Quelques jours seulement après la victoire du “Brexit”, le Président français veut profiter de l’isolement de la City de Londres pour récupérer des activités financières à Paris. Le discours du Bourget de 2012 est déjà loin.
Les discours n’engagent que ceux qui les écoutent et François Hollande l’a bien compris. A moins d’un an de la prochaine élection présidentielle, le chef de l’Etat français veut profiter des conséquences de la sortie du Royaume-Uni de l’Union européenne pour relancer la place financière de Paris, quitte à renier son désormais fameux « Mon adversaire, c’est la finance » du Bourget en 2012.
François Hollande ne s’en cache pas et voit le Brexit comme une opportunité. « Dès lors que le Royaume-Uni ne sera plus dans l’Union européenne, il n’y a aucune raison pour l’Europe et encore moins pour la zone euro de permettre à un pays qui n’est plus membre de l’Union et qui n’a jamais été membre de la zone euro de continuer à faire des opérations en euros », a-t-il déclaré mercredi en marge du premier Conseil européen à 27, à Bruxelles, sans le Royaume-Uni.
Revoir la conférence de presse du président @fhollande à l'issue du Conseil européen à Bruxelles cet après-midi https://t.co/KyhPKzLBX7
— Élysée (@Elysee) June 29, 2016
« Les opérations de compensation en euros ne pourront plus se faire à Londres », a ajouté le chef de l’Etat, dans une interview aux Echos publié jeudi. « Ce n’est pas négociable. Le Royaume-Uni redevenant un pays tiers, le passeport financier européen devra disparaître, de même que ce sera la fin du passeport commercial ». Les banques françaises doivent se préparer à récupérer une partie de ces activités, a répété François Hollande, « et nous devons adapter nos règles y compris fiscales pour rendre la place financière de Paris plus attractive ».
Depuis le vote du Brexit, le gouvernement français est en embuscade. Tout est bon pour relancer l’économie française. François Hollande a compris l’intérêt qu’il pourrait tirer de l’isolement de la City et de la volonté de l’Union européenne de rapatrier des activités financières (marchés de taux et de changes) sur le continent. Depuis plusieurs jours, les marchés européens, britanniques en tête, dévissent et les investisseurs s’inquiètent des conséquences du Brexit sur la première place financière en Europe.
« Mon ami, c’est la finance »
Le premier ministre Manuel Valls et le ministre des Finances Michel Sapin sont mobilisés sur le dossier. Ils veulent voir comment la France et la Place de Paris pourraient accueillir des services financiers et des banques installées Outre-manche. Les retombées potentielles sont importantes. Des milliers d’emplois à Paris sont à la clé. « Les enjeux sont conséquents puisque le transfert d’une partie des activités financières de la City vers la France dépendra de l’influence et de l’attractivité de Paris », explique un gestionnaire de fonds chez Barclays basé à Paris.
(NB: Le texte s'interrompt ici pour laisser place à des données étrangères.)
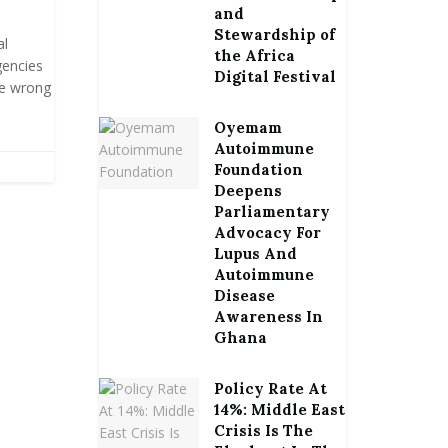
and
Stewardship of
al
the Africa
gencies
Digital Festival
he wrong
Oyemam
Autoimmune
Foundation
Deepens
Parliamentary
Advocacy For
Lupus And
Autoimmune
Disease
Awareness In
Ghana
Policy Rate At
14%: Middle East
Crisis Is The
Le gouvernement a reçu le président de Paris Europlace Gérard Mestrallet pour affiner sa stratégie de reconquête. « Avec le Brexit, il serait encore plus incohérent de voir dirigée depuis le siège de Londres une grande part de l’activité en matière de cotation, d’indices, de règlement livraison des transactions et de produits dérivés », a déclaré mardi Gérard Mestrallet dans une interview au quotidien économique Les Echos. « Il est légitime pour l’UE de vouloir localiser, sur son territoire, toutes les infrastructures et les opérations de compensation ou de traitement post-marché. »
François Hollande souhaite rattraper les erreurs de communication du début de mandat. Finis les discours de campagne contre la finance et la taxe à 75% qui a poussé une partie des acteurs de la Place de Paris vers Londres. L’objectif est de recréer un environnement dynamique et susceptible de convaincre une partie de l’industrie financière de revenir dans la capitale française plutôt qu’à Francfort, autre Place forte en Europe. Le Président est en campagne pour séduire les acteurs de la City. Son ami, c’est la finance, pourrait-il dire.